1. Course Introduction

Overview

In this lesson, we get a preview of the course ahead.

To explore more Kubicle data literacy subjects, please refer to our full library.

Summary

  1. Preface (00:14)

    In this course, we’ll be covering the intermediate components of Python, specifically around the external libraries NumPy, Pandas, and Matplotlb. These libraries enable us to interact store, transform and explore data in Python to a much greater extent than we can with Python’s default libraries.

    Before we continue, it’s worth remembering that the process of interacting with our lesson/exercise/exam files can be a little tricky. To access these files, you first need to download them from Kubicle. When choosing a location to save these files, ensure that they’re somewhere that you can easily navigate to from Jupyter Notebook. Once downloaded, go to the Jupyter Notebook Home screen and navigate to the folder you saved your file in. You can then select the file to open it.

  2. Course Structure (01:20)

    This course has 3 main parts. 

    In the first part, we’ll learn about the NumPy library. This library stores data in arrays, a form of list, to make more efficient calculations and transformations with ranges of data.

    In the second part, we’ll learn about the Pandas library. This enables us to store data in dataframes which make it easier to understand and interact with large datasets.

    In the third part, we’ll learn about the MatPlotLib library. This library enables us to explore our data using a range of different visualizations.

     

Transcript

Welcome to this first lesson on storing, transforming, and exploring data.

Before we learn about these concepts, we'd like to quickly remind you of the process of using the Jupyter Notebook files we'll be providing for this course.

Most lessons come with before and after files which capture the notebook as it was in the beginning of the lesson and at the end of the lesson.

To view these files, we first need to download them.

By default, Jupyter Notebook opens in our personal folder, so we'll make sure the downloaded files are stored there.

In this case, we have a folder called Kubicle lesson files, we'll save the file here and navigate to Jupyter Notebook.

Here we can open the Kubicle lesson files folder where we can find and open the file we just downloaded.

We'll now return to the course introduction.

The concepts covered in this course are intermediate Python skills.

We'll approach these concepts with the assumption that you, the learner, are already familiar with the basics of Python.

This includes performing basic calculations, understanding the different data types, storing values in variables, and adding multiple values to lists.

If you're unfamiliar with any of these concepts, we encourage you to check out our course on Python basics.

We also assume that you're quite familiar with conditionality at this stage of your learning and although it's not essential, an understanding of loops is also beneficial.

If you're unfamiliar with these concepts, have a look at our course on functions, conditionality, and loops.

Let's now have a quick look at what we'll be covering in this course.

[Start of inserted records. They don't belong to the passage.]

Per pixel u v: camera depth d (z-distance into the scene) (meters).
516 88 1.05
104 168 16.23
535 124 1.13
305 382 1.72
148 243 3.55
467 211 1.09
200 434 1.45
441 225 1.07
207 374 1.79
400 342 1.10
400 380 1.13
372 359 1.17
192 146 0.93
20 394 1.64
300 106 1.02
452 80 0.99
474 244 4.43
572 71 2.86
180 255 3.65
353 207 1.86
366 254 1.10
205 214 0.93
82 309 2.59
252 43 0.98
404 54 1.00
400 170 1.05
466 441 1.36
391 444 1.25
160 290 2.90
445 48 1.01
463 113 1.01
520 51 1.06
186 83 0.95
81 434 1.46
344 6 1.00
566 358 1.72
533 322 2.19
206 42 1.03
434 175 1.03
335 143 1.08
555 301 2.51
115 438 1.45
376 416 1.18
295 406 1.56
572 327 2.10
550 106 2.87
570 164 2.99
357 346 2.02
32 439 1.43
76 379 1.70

The layout of this course is based on three libraries which are essential for data scientists using Python.

The first of these is the NumPy library.

This package allows us to store our data in a special format which makes it much more effective at performing calculations and transformations on our data.

The next section is about the Pandas library.

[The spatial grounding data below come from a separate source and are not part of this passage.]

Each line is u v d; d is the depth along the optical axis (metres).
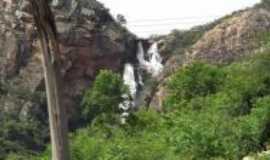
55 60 14.42
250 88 45.62
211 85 66.81
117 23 141.00
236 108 44.47
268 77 47.28
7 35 125.19
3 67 121.25
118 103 86.38
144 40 143.00
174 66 127.12
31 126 107.56
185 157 32.19
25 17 125.50
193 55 125.81
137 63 138.50
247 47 117.56
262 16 125.62
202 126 34.91
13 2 129.12
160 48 141.38
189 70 68.88
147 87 128.75
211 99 54.84
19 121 109.25
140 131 55.47
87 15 130.38
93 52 127.81
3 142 95.31
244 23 125.12
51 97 14.40
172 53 139.25
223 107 45.28
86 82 124.88
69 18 127.69
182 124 40.16
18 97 115.12
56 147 14.37
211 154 31.56
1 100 113.50
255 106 37.81
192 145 32.38
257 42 116.38
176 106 63.72
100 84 87.12
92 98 87.44
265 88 45.66
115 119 68.56
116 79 87.50
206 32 136.38
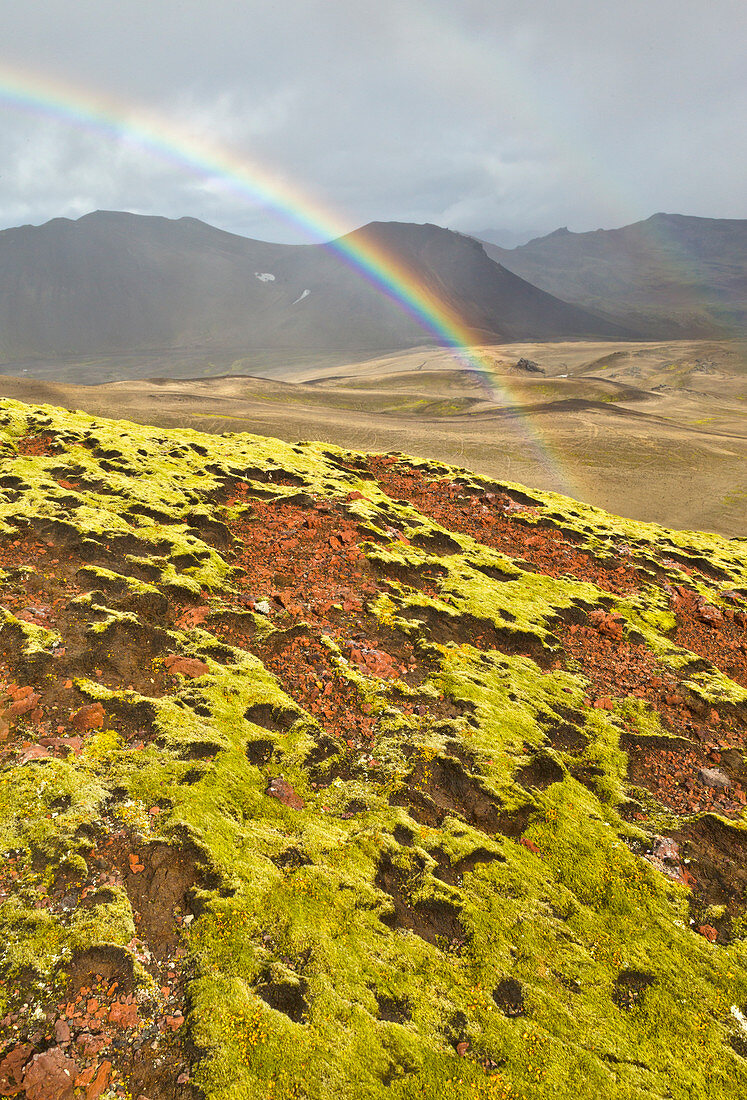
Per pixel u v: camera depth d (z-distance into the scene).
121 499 24.78
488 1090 9.27
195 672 16.22
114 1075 8.33
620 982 11.45
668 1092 9.76
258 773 13.98
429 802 14.23
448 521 33.69
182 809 12.28
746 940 12.64
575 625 23.94
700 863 14.29
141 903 10.65
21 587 17.55
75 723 13.59
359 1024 9.71
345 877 12.04
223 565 21.95
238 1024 9.22
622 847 14.28
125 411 163.75
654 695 20.41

This allows us to store our data in table-like format which makes it far easier to interact with, particularly when building machine-learning algorithms.

The final section is about the MatPlotLib library.

This library allows us to visualize and explore our data.

Again, this is an essential part of the machine-learning algorithm building process.

It's also critical when we're our communicating our reports to external viewers, which is what Jupyter Notebook was designed to do.

In the next lesson we'll get started with NumPy.